Les voitures autonomes sont loin de fonctionner uniquement avec du deep learning. Leur système embarque des règles de simulation physique ou le code de la route, qui relèvent de l’IA symbolique. Cette approche serait-elle plus à même de simuler une conscience des machines ? La clef, si elle existe, se trouve probablement dans une hybridation symbolique-statistique. En attendant d’y parvenir, demeure une question : qu’apporterait une IA consciente ? “Le but de l’IA est surtout de fournir des programmes utiles, estime Sébastien Konieczny. Si un chatbot génère du texte de manière naturelle, on peut imaginer de l’intégrer à un robot compagnon, et ce sera plus agréable et plus utile pour l’interaction que de converser avec Siri. Qu’il soit vraiment conscient, c’est plutôt une question philosophique. ”

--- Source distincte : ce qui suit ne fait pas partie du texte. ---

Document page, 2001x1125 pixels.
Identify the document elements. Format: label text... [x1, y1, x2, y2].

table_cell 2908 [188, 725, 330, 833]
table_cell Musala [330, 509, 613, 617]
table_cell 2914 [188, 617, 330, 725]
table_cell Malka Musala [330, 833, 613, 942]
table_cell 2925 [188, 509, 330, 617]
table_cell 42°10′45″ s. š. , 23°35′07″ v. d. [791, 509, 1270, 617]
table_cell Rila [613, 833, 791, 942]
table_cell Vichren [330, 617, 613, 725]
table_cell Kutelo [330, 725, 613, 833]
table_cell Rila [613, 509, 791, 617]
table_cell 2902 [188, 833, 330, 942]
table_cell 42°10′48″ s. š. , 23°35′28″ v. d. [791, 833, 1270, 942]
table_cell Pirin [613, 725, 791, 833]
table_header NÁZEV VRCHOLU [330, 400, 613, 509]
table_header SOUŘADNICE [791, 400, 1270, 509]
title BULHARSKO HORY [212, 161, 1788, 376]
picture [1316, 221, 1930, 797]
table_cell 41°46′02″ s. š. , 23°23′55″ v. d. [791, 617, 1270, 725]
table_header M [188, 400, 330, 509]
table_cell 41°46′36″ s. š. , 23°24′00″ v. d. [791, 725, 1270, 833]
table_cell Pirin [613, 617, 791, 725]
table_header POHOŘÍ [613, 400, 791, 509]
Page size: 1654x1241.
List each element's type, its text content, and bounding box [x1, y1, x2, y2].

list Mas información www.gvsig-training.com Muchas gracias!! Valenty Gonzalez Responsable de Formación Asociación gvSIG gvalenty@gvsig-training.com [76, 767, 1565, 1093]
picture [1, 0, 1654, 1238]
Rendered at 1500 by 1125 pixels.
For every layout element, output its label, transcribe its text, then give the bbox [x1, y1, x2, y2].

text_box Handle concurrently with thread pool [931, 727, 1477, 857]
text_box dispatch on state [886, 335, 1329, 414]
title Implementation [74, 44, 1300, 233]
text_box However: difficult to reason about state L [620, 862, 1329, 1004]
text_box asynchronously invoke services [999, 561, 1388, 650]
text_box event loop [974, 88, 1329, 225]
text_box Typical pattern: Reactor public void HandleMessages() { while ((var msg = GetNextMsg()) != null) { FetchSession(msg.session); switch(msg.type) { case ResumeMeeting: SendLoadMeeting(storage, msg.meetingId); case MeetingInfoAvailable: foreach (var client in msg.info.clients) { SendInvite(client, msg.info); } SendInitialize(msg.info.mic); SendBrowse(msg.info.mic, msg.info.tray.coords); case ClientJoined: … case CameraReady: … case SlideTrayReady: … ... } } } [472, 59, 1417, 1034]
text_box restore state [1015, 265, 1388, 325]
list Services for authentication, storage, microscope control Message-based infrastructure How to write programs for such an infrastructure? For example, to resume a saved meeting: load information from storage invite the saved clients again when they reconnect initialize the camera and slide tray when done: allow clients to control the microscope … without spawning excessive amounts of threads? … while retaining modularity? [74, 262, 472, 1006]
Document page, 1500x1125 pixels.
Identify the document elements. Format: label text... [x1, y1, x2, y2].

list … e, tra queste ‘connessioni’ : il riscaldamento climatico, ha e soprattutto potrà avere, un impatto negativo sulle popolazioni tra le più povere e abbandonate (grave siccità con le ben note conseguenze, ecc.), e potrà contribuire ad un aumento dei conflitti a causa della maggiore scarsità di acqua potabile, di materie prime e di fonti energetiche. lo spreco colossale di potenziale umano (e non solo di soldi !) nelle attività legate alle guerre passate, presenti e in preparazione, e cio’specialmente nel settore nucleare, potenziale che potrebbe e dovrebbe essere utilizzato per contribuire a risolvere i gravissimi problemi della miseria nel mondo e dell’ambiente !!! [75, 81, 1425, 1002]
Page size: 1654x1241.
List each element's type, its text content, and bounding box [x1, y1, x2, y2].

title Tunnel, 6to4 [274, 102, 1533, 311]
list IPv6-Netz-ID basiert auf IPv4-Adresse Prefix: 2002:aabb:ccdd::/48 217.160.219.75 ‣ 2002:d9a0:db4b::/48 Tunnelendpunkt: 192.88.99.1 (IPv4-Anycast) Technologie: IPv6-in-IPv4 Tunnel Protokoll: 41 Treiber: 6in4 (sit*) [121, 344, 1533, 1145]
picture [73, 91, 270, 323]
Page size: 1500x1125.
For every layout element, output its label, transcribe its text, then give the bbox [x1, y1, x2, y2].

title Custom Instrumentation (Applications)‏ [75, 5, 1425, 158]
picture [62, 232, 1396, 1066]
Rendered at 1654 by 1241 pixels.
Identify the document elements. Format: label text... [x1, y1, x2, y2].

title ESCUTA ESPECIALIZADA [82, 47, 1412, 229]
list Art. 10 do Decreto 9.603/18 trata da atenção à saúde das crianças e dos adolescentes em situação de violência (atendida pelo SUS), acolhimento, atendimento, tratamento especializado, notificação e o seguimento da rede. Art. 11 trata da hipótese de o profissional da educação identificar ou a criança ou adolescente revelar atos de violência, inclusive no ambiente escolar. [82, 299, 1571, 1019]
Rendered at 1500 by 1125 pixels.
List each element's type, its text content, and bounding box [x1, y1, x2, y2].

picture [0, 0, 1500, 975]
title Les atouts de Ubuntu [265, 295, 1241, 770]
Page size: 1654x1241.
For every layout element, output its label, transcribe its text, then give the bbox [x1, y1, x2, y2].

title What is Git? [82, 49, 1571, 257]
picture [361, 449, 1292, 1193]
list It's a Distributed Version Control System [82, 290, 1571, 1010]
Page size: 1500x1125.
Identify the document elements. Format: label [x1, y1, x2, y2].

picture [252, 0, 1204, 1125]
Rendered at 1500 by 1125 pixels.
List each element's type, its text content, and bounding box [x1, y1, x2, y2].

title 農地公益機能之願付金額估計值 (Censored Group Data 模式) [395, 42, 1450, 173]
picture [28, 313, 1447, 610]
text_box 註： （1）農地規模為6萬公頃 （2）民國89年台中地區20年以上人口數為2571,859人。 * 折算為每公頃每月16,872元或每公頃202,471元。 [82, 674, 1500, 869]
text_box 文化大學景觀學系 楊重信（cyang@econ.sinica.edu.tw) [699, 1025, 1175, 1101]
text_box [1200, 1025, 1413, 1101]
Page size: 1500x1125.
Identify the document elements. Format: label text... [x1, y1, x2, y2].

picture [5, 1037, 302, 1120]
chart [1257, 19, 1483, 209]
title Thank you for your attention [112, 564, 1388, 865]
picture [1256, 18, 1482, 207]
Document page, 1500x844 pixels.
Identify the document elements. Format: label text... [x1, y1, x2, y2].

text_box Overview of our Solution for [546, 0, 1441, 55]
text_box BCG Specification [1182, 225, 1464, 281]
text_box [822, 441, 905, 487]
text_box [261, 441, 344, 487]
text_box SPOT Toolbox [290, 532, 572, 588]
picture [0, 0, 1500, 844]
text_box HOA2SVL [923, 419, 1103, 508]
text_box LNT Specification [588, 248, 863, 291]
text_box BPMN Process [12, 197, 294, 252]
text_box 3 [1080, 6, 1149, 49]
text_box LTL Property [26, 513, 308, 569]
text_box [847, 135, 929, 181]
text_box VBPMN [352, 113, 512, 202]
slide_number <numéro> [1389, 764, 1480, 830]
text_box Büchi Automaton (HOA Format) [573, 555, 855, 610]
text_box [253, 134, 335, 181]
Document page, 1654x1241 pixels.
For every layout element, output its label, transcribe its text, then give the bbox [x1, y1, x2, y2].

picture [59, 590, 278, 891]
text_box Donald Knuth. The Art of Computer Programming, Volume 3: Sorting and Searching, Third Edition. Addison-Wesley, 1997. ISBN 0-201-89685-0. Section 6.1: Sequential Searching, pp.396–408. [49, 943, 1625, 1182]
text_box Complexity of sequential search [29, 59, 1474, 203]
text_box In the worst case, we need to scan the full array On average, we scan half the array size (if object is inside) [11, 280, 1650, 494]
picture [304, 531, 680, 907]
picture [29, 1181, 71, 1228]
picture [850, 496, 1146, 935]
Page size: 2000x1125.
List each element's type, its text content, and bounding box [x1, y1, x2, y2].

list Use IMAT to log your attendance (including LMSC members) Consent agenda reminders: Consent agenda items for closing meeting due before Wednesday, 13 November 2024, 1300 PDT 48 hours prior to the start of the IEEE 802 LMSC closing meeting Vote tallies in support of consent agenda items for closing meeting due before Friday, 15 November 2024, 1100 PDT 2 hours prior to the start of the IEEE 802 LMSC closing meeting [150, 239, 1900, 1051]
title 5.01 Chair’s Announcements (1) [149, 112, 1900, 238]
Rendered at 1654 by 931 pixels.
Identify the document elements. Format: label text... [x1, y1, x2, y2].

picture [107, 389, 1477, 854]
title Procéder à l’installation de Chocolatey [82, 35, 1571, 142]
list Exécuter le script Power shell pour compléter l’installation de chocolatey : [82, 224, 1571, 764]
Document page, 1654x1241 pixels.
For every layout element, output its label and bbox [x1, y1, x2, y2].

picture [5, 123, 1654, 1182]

En 1966 déjà, l’effet Eliza

La propension à prêter conscience et ressenti à une IA porte un nom : l’effet Eliza. Conçu en 1966 par Joseph Weizenbaum, chercheur en informatique au Massachusetts Institute of Technology (États-Unis), Eliza était un agent conversationnel en langage naturel simulant un psychothérapeute rogérien : une méthode qui consiste à répéter, sous forme de questions, ce que vient de dire un patient pour l’amener à préciser ses propos. Surpris de voir que des utilisateurs croyaient vraiment parler à un interlocuteur doué d’empathie, Joseph Weizenbaum publiera dix ans plus tard “Computer Power and Human Reason” pour tempérer les fantasmes et insister sur les limites de l’IA.